If Utah sees a similar spike, as weather gets colder and residents shed precautions they might have taken a year ago, the state could find itself in the same bind Idaho was in a few weeks ago.

“We’re going into the winter without any leeway,” Webb said. “There’s no room for error.”

That means Utahns should continue taking precautions like masking and social distancing even as immunity levels rise, whether through vaccination or infection. The rise of the ultra-contagious delta variant this summer has shown the limits of immunity, even though vaccinations are still crucial, Webb said.

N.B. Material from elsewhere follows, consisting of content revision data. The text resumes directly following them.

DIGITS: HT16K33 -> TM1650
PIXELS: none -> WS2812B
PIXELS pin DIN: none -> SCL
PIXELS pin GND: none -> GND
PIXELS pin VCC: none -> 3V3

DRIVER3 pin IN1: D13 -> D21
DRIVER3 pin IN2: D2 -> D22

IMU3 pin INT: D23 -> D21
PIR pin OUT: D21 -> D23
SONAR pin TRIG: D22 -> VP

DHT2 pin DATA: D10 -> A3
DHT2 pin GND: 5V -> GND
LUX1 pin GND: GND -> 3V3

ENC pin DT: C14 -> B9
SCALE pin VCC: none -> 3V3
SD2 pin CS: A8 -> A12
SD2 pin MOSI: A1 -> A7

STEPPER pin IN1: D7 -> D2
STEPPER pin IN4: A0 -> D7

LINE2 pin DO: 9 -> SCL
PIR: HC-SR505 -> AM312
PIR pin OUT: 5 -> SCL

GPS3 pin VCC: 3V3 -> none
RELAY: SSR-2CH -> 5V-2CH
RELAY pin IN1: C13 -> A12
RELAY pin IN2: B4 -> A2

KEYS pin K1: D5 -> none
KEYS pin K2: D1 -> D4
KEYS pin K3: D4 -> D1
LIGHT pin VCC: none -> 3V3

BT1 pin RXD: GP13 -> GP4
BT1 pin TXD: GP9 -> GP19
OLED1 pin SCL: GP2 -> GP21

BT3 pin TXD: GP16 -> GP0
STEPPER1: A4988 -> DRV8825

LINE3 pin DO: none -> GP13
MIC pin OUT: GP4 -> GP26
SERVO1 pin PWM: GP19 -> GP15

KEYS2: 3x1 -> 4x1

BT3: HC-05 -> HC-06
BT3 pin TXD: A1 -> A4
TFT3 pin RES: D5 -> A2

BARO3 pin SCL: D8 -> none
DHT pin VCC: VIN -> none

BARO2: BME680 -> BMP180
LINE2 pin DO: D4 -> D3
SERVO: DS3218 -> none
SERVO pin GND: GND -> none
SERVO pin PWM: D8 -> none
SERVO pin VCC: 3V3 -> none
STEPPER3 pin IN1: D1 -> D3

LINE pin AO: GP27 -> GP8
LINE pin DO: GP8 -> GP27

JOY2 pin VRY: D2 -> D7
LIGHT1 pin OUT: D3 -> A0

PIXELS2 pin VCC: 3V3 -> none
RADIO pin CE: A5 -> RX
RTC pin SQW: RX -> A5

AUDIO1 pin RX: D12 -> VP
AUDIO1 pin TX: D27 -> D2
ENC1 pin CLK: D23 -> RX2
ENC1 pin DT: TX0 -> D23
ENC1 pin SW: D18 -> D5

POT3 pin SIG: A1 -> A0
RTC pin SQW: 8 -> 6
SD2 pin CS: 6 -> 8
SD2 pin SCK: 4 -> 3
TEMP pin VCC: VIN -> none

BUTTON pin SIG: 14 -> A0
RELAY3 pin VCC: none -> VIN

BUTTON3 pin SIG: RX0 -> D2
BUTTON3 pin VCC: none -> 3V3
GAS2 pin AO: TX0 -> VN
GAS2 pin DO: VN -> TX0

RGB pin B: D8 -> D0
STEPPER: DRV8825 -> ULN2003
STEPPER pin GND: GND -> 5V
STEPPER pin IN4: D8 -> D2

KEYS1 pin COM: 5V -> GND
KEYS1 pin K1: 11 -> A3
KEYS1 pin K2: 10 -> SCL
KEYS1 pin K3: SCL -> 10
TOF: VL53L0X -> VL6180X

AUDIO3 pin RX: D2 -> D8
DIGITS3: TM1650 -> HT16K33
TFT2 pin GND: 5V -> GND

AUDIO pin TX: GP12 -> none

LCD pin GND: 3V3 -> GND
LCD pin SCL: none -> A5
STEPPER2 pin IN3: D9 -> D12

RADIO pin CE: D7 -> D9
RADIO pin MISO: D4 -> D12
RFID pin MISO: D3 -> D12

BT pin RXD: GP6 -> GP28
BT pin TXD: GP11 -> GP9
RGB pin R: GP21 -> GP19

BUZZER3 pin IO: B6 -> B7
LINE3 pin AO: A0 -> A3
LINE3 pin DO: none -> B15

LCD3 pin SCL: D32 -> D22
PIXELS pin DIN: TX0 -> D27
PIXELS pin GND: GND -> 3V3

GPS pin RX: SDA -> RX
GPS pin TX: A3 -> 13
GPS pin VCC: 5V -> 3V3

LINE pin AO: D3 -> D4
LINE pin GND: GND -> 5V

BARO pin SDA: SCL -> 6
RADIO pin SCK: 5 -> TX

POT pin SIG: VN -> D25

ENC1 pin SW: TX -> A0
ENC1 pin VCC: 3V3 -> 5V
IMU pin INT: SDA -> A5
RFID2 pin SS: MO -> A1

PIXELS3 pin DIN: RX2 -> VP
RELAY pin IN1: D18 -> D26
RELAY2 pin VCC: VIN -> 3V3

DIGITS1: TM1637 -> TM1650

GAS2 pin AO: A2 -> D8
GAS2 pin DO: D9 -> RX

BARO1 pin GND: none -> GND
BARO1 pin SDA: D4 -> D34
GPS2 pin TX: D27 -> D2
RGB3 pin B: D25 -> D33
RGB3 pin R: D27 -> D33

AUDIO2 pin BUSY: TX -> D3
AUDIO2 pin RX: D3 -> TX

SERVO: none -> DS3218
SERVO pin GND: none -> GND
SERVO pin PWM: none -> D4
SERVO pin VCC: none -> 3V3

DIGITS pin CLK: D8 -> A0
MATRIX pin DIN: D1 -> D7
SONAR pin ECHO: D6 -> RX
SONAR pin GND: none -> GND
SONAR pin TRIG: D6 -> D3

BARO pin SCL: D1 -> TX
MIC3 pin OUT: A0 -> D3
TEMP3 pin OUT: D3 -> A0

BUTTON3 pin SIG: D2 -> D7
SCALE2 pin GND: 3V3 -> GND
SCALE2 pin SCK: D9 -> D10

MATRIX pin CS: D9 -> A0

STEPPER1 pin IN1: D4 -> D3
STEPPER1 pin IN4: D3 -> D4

“We shifted the paradigm, maybe prematurely, to talking about the pandemic being over. To pulling back on those other complementary preventive measures. And then Delta hit and we we quickly recognized that while the vaccines are still very effective, they do wane,” Webb said. “...And so I think there’s been widespread disappointment as we’ve had to shift as a community from this early spring where we thought, ‘We’re done.’

About 68% of Utahns ages 12 and older have been fully vaccinated, UDOH reported on Friday. Children ages 5 to 11 have not been eligible for the vaccine long enough to be fully vaccinated, but about 7% have received one dose since federal regulators approved the Pfizer vaccine for that age group about a week ago.